Aku menerima potongan kertas itu, jadwal keberangkatannya adalah pukul lima sore. "Ngapain ke tempat parkir? Mendingan kita ke kantin. Belum makan siang, lho."

"Aku punya ide. Ayo, ikut aja dulu. Soal makan beli roti aja dan makan di dalem kereta. Kita gak bisa buang-buang waktu."

Ide apa lagi yang dimilikinya, aku tak tahu. Toh kedua kaki ini tetap melangkah mengikuti pemuda yang telah berjalan terlebih dahulu dengan tergesa-gesa itu.

Pelataran parkir Stasiun Gambir begitu besar, jauh lebih besar daripada area parkir Stasiun Bandung yang rasanya belum lama tadi kami tinggalkan. Aku melirik arloji yang melingkar di pergelangan tangan kiri. "Ngapain di sini? Tujuh belas menit lagi kereta berangkat."

"Tubuh yang capek bakal lebih mudah lelah. Kalau lelah bakal lebih mudah ngantuk.

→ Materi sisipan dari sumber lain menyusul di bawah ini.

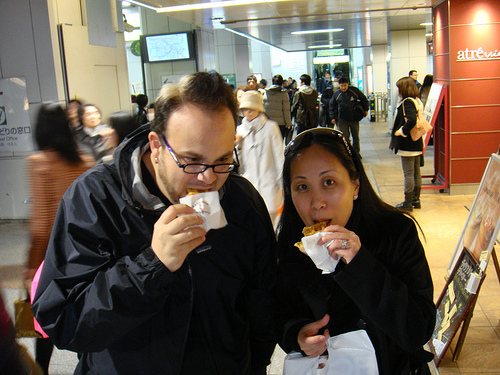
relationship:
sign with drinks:
[434, 165, 498, 326] [454, 190, 498, 279]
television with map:
[134, 1, 226, 66] [151, 41, 187, 59]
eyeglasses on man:
[151, 132, 251, 180] [97, 58, 266, 297]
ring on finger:
[338, 235, 354, 249] [323, 237, 361, 258]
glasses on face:
[151, 132, 251, 180] [146, 112, 264, 198]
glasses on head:
[151, 132, 251, 180] [147, 89, 250, 221]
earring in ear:
[344, 151, 367, 204] [351, 172, 366, 192]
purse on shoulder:
[401, 108, 436, 157] [391, 98, 416, 120]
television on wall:
[134, 1, 226, 66] [124, 10, 202, 79]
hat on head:
[232, 83, 273, 113] [235, 105, 263, 124]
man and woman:
[97, 58, 266, 297] [276, 112, 432, 329]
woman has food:
[276, 112, 432, 329] [282, 220, 348, 248]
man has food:
[97, 58, 266, 297] [282, 220, 348, 248]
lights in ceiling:
[271, 19, 350, 59] [242, 11, 370, 62]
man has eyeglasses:
[97, 58, 266, 297] [151, 132, 251, 180]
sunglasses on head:
[277, 125, 351, 149] [147, 89, 250, 221]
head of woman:
[147, 89, 250, 221] [276, 112, 432, 329]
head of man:
[147, 89, 250, 221] [97, 58, 266, 297]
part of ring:
[335, 231, 349, 248] [338, 235, 354, 249]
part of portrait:
[1, 80, 27, 147] [0, 72, 36, 193]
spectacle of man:
[65, 93, 82, 125] [63, 101, 81, 121]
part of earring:
[345, 194, 357, 202] [344, 151, 367, 204]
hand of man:
[142, 203, 213, 270] [97, 58, 266, 297]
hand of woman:
[142, 203, 213, 270] [276, 112, 432, 329]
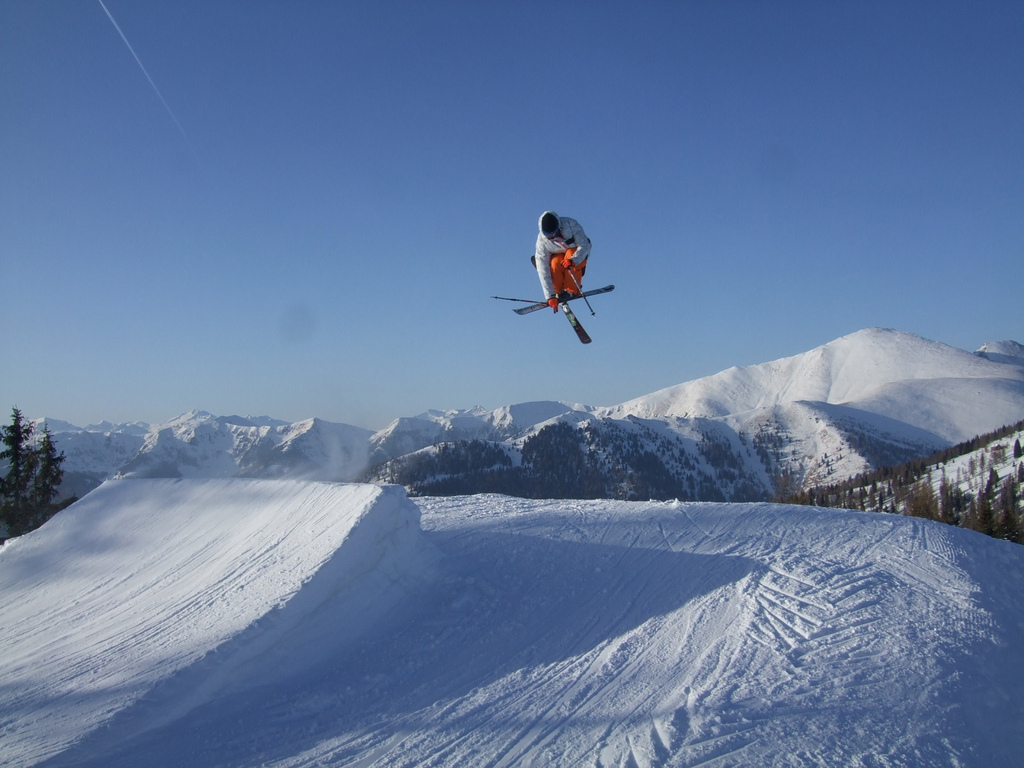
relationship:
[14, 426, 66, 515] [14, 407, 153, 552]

Ayo lari sebanyak mungkin di sini selama lima belas menit, lalu lari ke gerbang check-in. Di dalam gerbong, kita tinggal makan roti dan minum obat tidur lagi. Aku jamin kali ini berhasil," jelasnya sambil mengacungkan sebuah kantong plastik putih berisi roti empuk ber-topping kopi yang menjadi ciri khas kudapan stasiun kereta, rupanya ia telah menyiapkan segalanya.

Tidak ada ruginya menyetujui rencana itu. Sejurus kemudian aku telah mengambil ancang-ancang untuk berlari bolak-balik di antara deretan mobil yang terparkir rapi.

Lukas lebih dulu melesat, meninggalkanku yang bengong sesaat. Aku merutuki diri sendiri yang entah sedang menunggu apa, siapa pula yang akan meniup peluit tanda lomba lari akan segera dimulai? Ini bahkan bukan lomba. Setelah terlebih dahulu mengikat rambutku ke dalam cepol asal, aku mulai ikut berlari.

Flat shoes tipis yang kukenakan bukanlah alas kaki terbaik untuk berlari. Terlebih, tidak ada kaus kaki yang melapisi jari-jariku di dalamnya. Jemari dan telapak kakiku mulai terasa sedikit perih, aku tidak akan kaget jika menemukan lecet-lecet kemerahan di sana. Namun, aku terus berlari.